See the latest release notes
and latest documentation. Docs in
javadoc.io are available 24h after release. Read also
about semantic versioning in Mockito.
Older 1.x and 2.x releases are available in Central Repository and javadoc.io (documentation).
All you want to know about Mockito is hosted at The Mockito Site which is Open Source and likes pull requests, too.
Want to contribute? Take a look at the Contributing Guide.
Enjoy Mockito!
- Search / Ask question on stackoverflow
- Go to the mockito mailing-list (moderated)
- Open a ticket in GitHub issue tracker
To build locally:
./gradlew build
To develop in IntelliJ IDEA you can use built-in Gradle import wizard in IDEA. Alternatively generate the importable IDEA metadata files using:
./gradlew idea
Then, open the generated *.ipr file in IDEA.

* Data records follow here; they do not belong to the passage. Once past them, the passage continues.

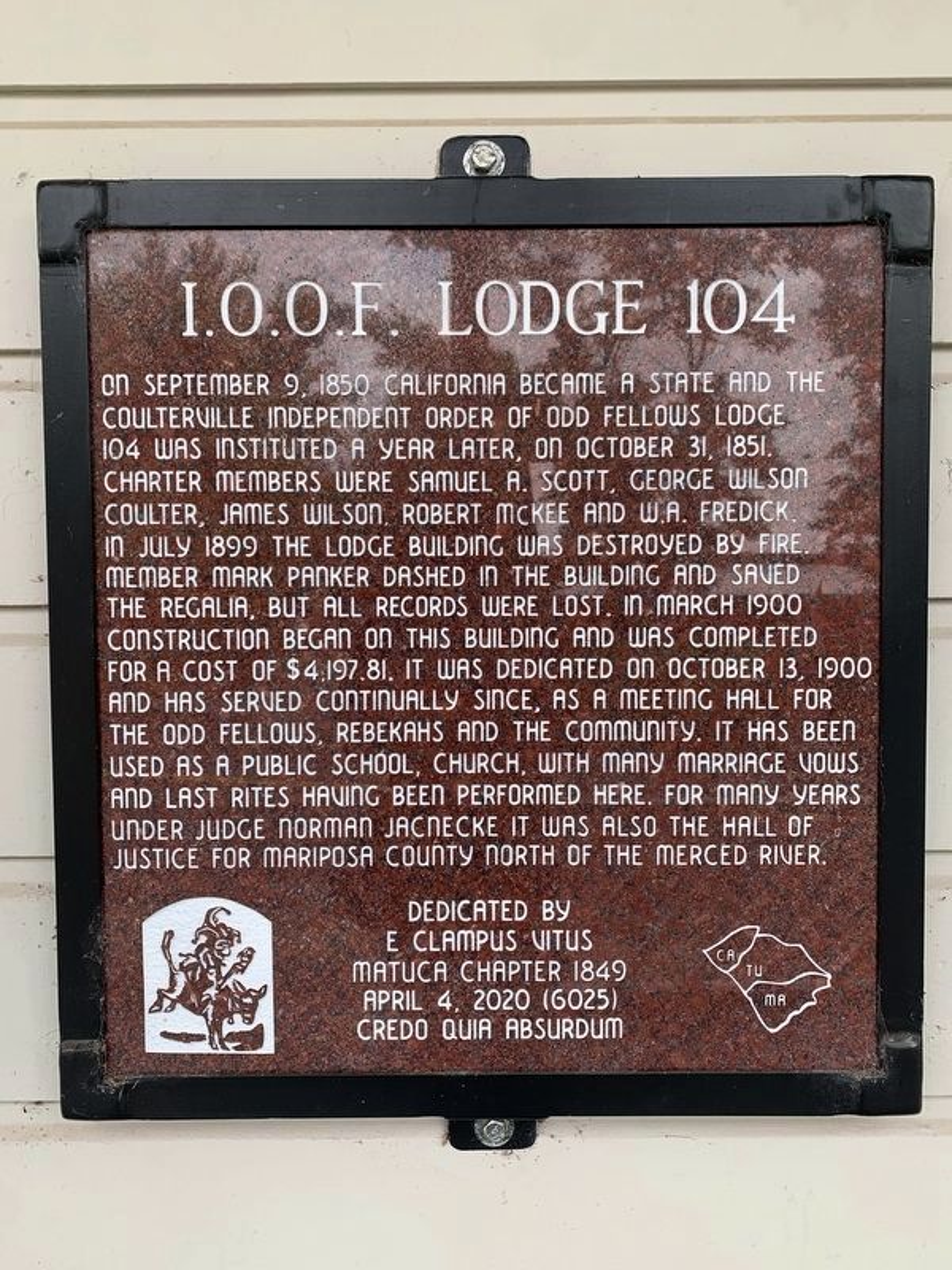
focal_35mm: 26
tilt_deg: -2.5
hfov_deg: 53.1
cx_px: 476
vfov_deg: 67.3
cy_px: 635
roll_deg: +0.2
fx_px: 953
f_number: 1.8
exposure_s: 1/242
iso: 25
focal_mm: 4.25
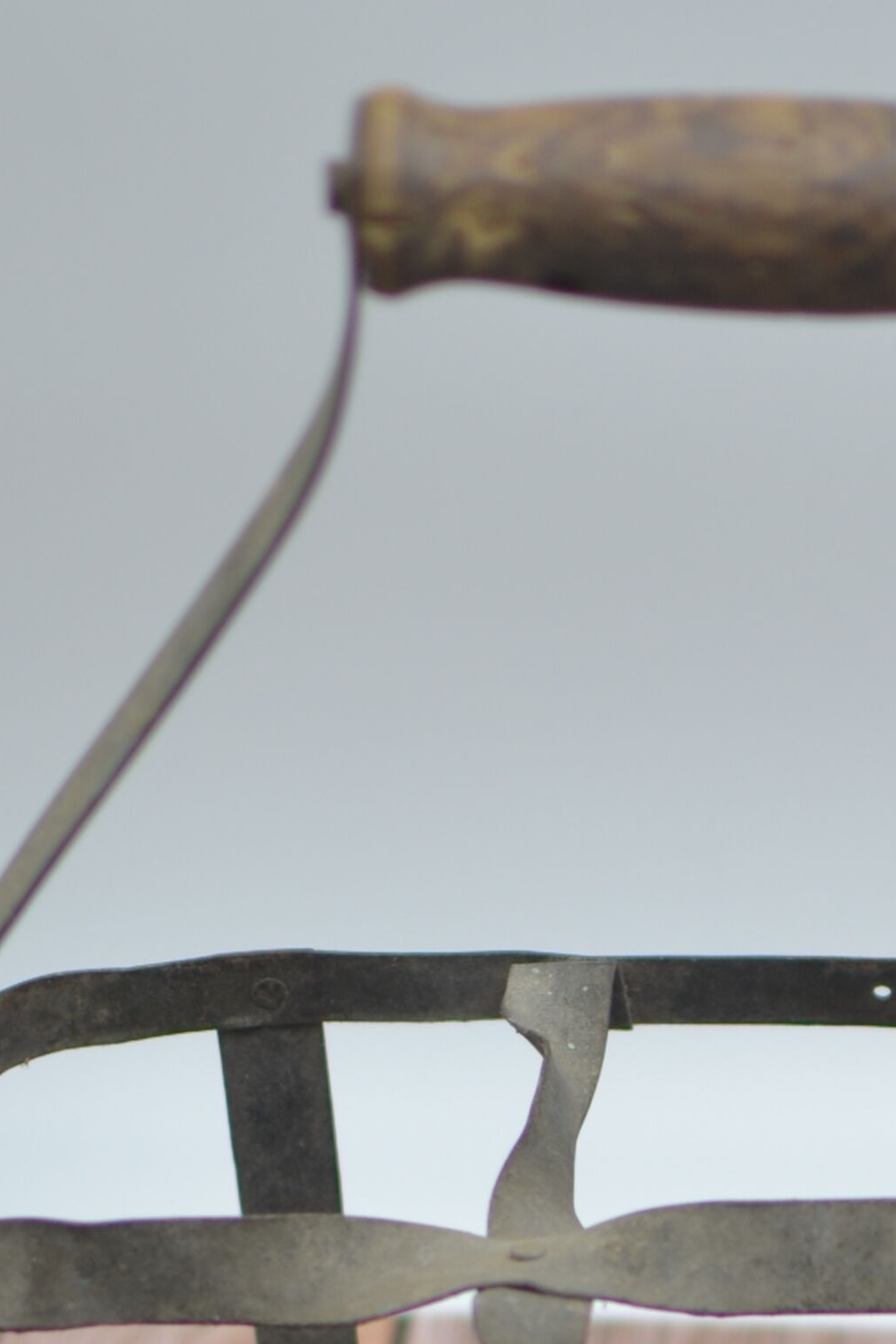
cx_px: 813
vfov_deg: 12.7
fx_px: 5919
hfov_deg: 8.6
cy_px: 1487
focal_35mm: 159
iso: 100
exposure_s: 1/500
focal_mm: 35
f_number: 1.8
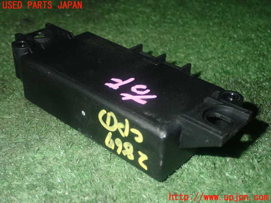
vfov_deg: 29.1
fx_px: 391
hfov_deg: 38.2
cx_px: 136
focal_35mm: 50
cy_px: 102
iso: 640
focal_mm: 9.01
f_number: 9
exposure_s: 1/50
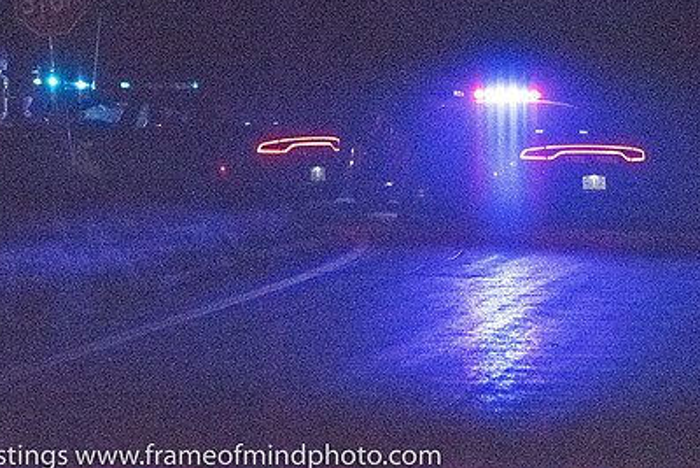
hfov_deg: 9.3
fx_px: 4318
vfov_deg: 6.2
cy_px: 132
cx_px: 355
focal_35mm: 222
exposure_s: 1/3200
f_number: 4.5
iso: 16000
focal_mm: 102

- Every change on the main development branch is released as -SNAPSHOT version to Sonatype snapshot repo at https://s01.oss.sonatype.org/content/repositories/snapshots/org/mockito/mockito-core.
- In order to release a non-snapshot version to Maven Central push an annotated tag, for example:
git tag -a -m "Release 3.4.5" v3.4.5
git push origin v3.4.5
- At the moment, you may not create releases from GitHub Web UI. Doing so will make the CI build fail because the CI creates the changelog and posts to GitHub releases. We'll support this in the future.